It’s high time the U.S. government regulate tobacco for what it is—a dangerous drug.
There’s a bill that’s been in Congress that would empower the Food and Drug Administration to regulate the content and marketing of tobacco products.
The FDA would not be able to ban tobacco products outright under the bill, or to eliminate in them nicotine—that ingredient which hooks smokers, narcotic like.
But the FDA would be able to mandate a reduction in levels of nicotine and other harmful ingredients—cancer-causing ingredients—in cigarettes. And it would be able to restrict tobacco advertising.
The legislation has been strongly endorsed by the American Cancer Society, the American Lung Association, the Campaign for Tobacco-Free kids, and other organizations around the country.
In the Senate, Democrat Edward Kennedy of Massachusetts and John Cornyn, a Texas Republican, are the sponsors. In the House, Democrat Henry Waxman of California and Republican Tom Davis of Virginia are the sponsors, all of identical, bipartisan measures.
No surprise, the administration of George W. Bush was against the legislation.
President Barak Obama is for it.
The New York Times, in an editorial, has described the legislation as “the culmination of more than a decade of struggle to bring the renegade tobacco industry under regulatory control.”
The tobacco industry has been out of control for many decades.
Its liars-for-hire denied the connection between tobacco smoking and lung cancer. Its advertising in newspapers led to a press silence on the smoking-cancer link, broken only decades-ago by independent investigative reporter George Seldes. It plied politicians with money to fend off government action.
And the tobacco industry and its products kill.

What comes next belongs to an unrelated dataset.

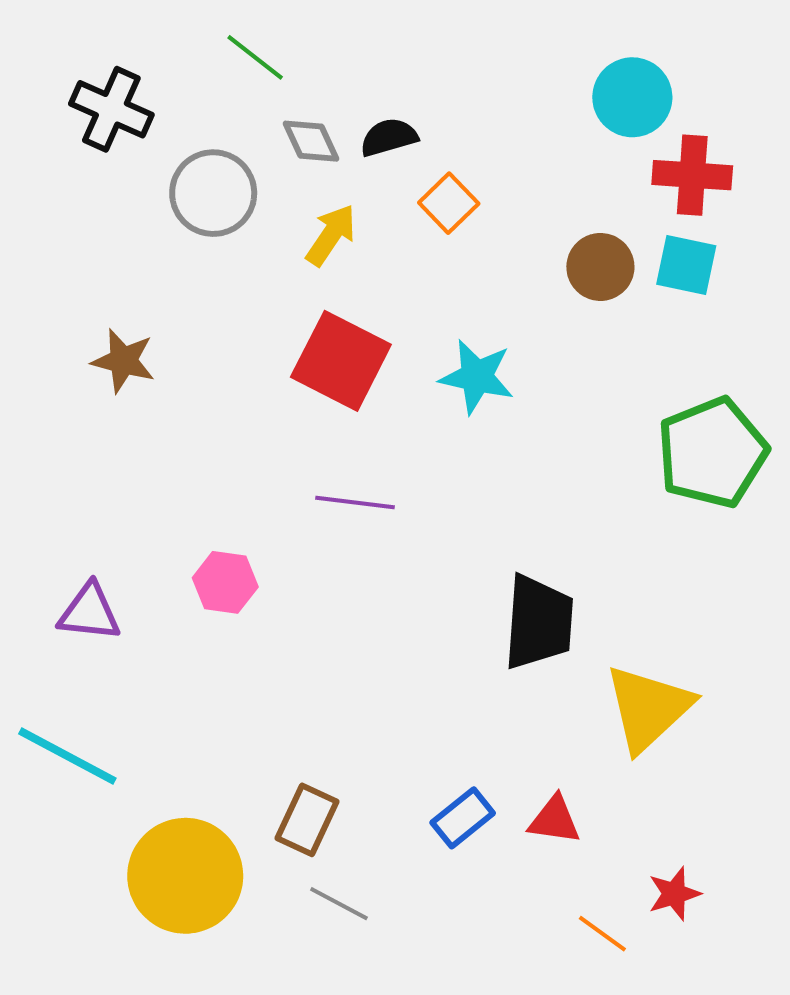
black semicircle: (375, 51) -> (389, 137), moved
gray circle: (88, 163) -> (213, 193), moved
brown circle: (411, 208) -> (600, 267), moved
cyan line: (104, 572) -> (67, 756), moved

In a recent report, the federal Centers for Disease Control determined that nationwide, tobacco use kills more than 443,000 persons a year. That’s nearly a half million people a year—dying because of smoking.
The number of non-smokers who die each year from exposure to second-hand smoke: 50,000.
The related health care costs: enormous, more than $100 billion annually.
Tobacco use is the leading cause of death in the United States that’s preventable.
But the huge problem has been the powerful tobacco industry—compromising government and the press, peddling its cancer-sticks with abandon, addicting millions of people and lying about the harm of its deadly products.
There’s been litigation against tobacco companies and huge financial judgments.
There needs to be far more action—and now.